- _What to do_
Below are records; reproduce exactly the lines from the one that has "développement futurs des" through the one that has "découverts, qui aident", ends included, and nothing more.

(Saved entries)
#####
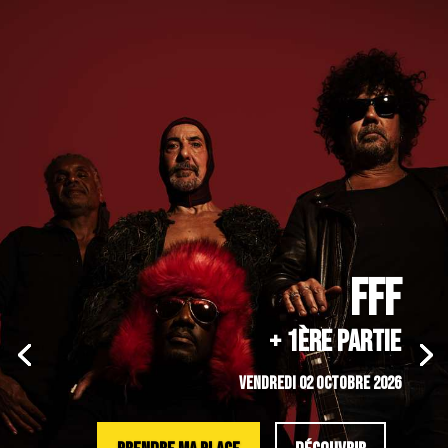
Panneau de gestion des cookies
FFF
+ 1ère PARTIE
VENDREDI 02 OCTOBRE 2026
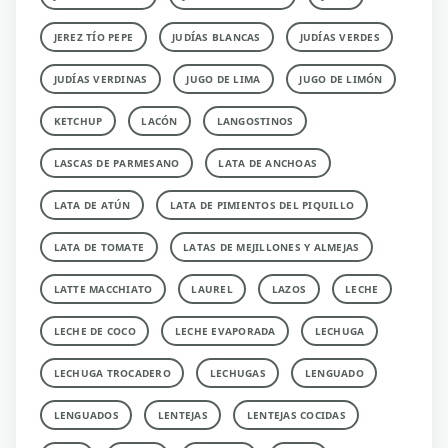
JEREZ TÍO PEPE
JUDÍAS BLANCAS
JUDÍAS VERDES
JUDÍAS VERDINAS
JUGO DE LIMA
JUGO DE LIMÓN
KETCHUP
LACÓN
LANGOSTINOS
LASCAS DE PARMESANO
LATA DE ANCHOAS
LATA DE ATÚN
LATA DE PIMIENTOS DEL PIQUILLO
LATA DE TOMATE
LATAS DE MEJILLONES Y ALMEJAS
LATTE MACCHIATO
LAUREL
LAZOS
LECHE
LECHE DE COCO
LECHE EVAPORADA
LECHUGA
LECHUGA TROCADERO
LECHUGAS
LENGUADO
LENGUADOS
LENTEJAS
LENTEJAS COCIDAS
#####
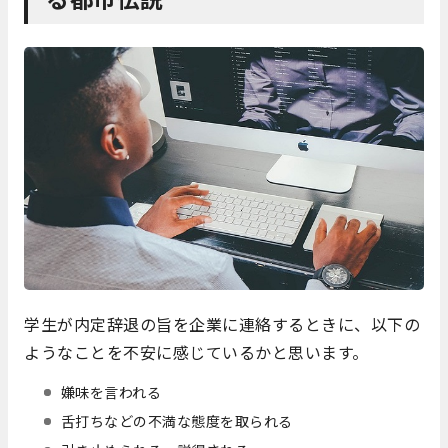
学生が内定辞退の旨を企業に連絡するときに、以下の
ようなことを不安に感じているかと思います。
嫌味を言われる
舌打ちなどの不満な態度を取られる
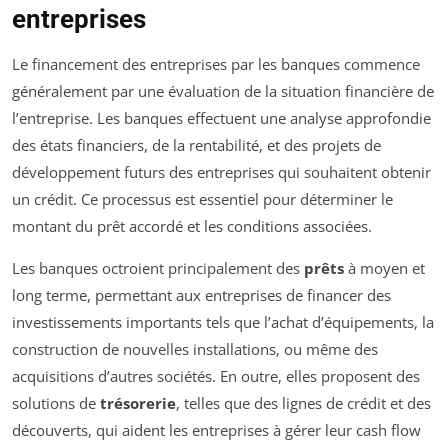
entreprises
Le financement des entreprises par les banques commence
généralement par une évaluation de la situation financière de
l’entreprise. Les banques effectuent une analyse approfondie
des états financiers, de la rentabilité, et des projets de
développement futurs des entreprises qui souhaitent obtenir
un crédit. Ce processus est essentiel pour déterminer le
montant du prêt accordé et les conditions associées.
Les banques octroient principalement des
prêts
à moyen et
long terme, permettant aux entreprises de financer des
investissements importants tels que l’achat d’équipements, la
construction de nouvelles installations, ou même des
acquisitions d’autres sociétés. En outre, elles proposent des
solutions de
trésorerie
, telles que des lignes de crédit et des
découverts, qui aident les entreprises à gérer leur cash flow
#####
- _Response area_
développement futurs des entreprises qui souhaitent obtenir
un crédit. Ce processus est essentiel pour déterminer le
montant du prêt accordé et les conditions associées.
Les banques octroient principalement des
prêts
à moyen et
long terme, permettant aux entreprises de financer des
investissements importants tels que l’achat d’équipements, la
construction de nouvelles installations, ou même des
acquisitions d’autres sociétés. En outre, elles proposent des
solutions de
trésorerie
, telles que des lignes de crédit et des
découverts, qui aident les entreprises à gérer leur cash flow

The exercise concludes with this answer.